Potency comparisons between AZOPT and ALFENTANIL depend on the specific clinical indication. These are agents from distinct pharmacological classes and are not directly interchangeable by dose. A physician or clinical pharmacist should guide any therapeutic switching decisions.
The standard adult dose of AZOPT is: One drop in the affected eye(s) twice daily. Instill at least 10 minutes apart from other ophthalmic medications.. The standard adult dose of ALFENTANIL is: Initial IV bolus of 5-20 mcg/kg; maintenance infusion of 0.5-1.5 mcg/kg/min; incremental boluses of 5-10 mcg/kg as needed.

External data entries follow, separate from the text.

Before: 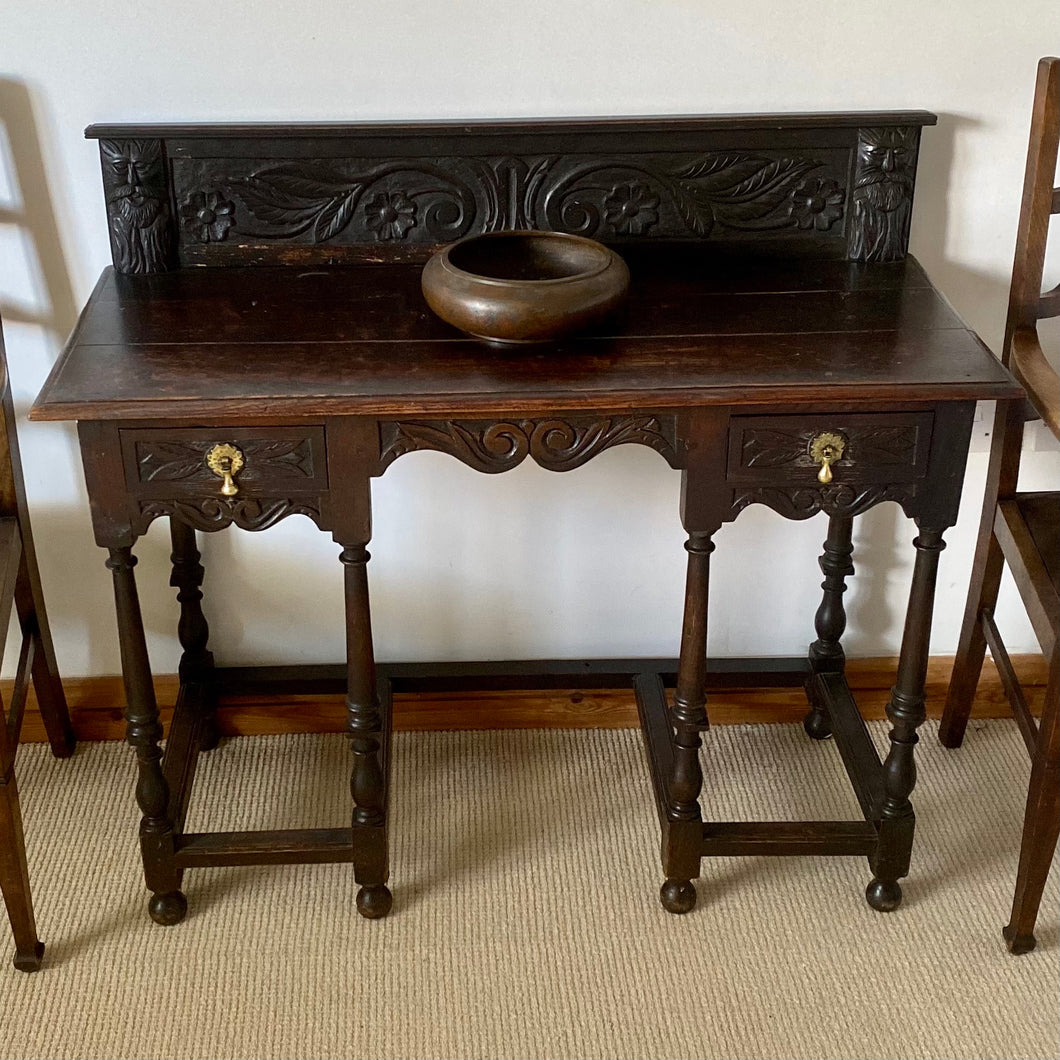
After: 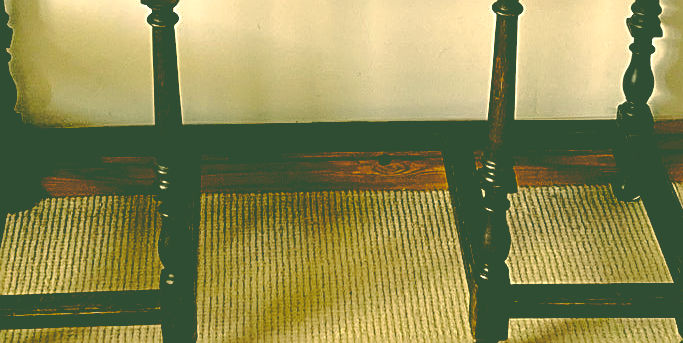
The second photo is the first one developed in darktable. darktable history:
crop: left 18.129%, top 50.785%, right 17.354%, bottom 16.815%
contrast brightness saturation: saturation -0.177
exposure: black level correction 0.033, exposure 0.33 EV, compensate highlight preservation false
sharpen: amount 0.555
base curve: curves: ch0 [(0, 0.024) (0.055, 0.065) (0.121, 0.166) (0.236, 0.319) (0.693, 0.726) (1, 1)], preserve colors none
haze removal: compatibility mode true, adaptive false
tone curve: curves: ch0 [(0, 0) (0.004, 0.008) (0.077, 0.156) (0.169, 0.29) (0.774, 0.774) (1, 1)]
color correction: highlights a* 5.71, highlights b* 33.47, shadows a* -26.29, shadows b* 3.83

Induction of anesthesia: 50-100 mcg/kg IV.. Dosing should always be individualized based on indication, renal and hepatic function, age, and other patient factors.
No direct drug-drug interaction has been formally documented between AZOPT and ALFENTANIL in current clinical databases. However, individual patient risk factors including other medications, organ function, and comorbidities should always be evaluated by a qualified healthcare provider.
The maternal-fetal safety profiles differ. AZOPT is classified as Category C. Pregnancy Category C. No adequate studies in pregnant women. In animal studies, brinzolamide (active ingredient) showed no teratogenic effects at oral doses up to 6 mg/kg/day in ra. ALFENTANIL is classified as Category C. Alfentanil is an opioid analgesic; limited human data. No clear evidence of major malformations, but third trimester use may cause neonatal opioid withdrawal syndrome (NOWS). Avoid. Always consult a maternal-fetal medicine specialist before taking either drug during pregnancy or lactation.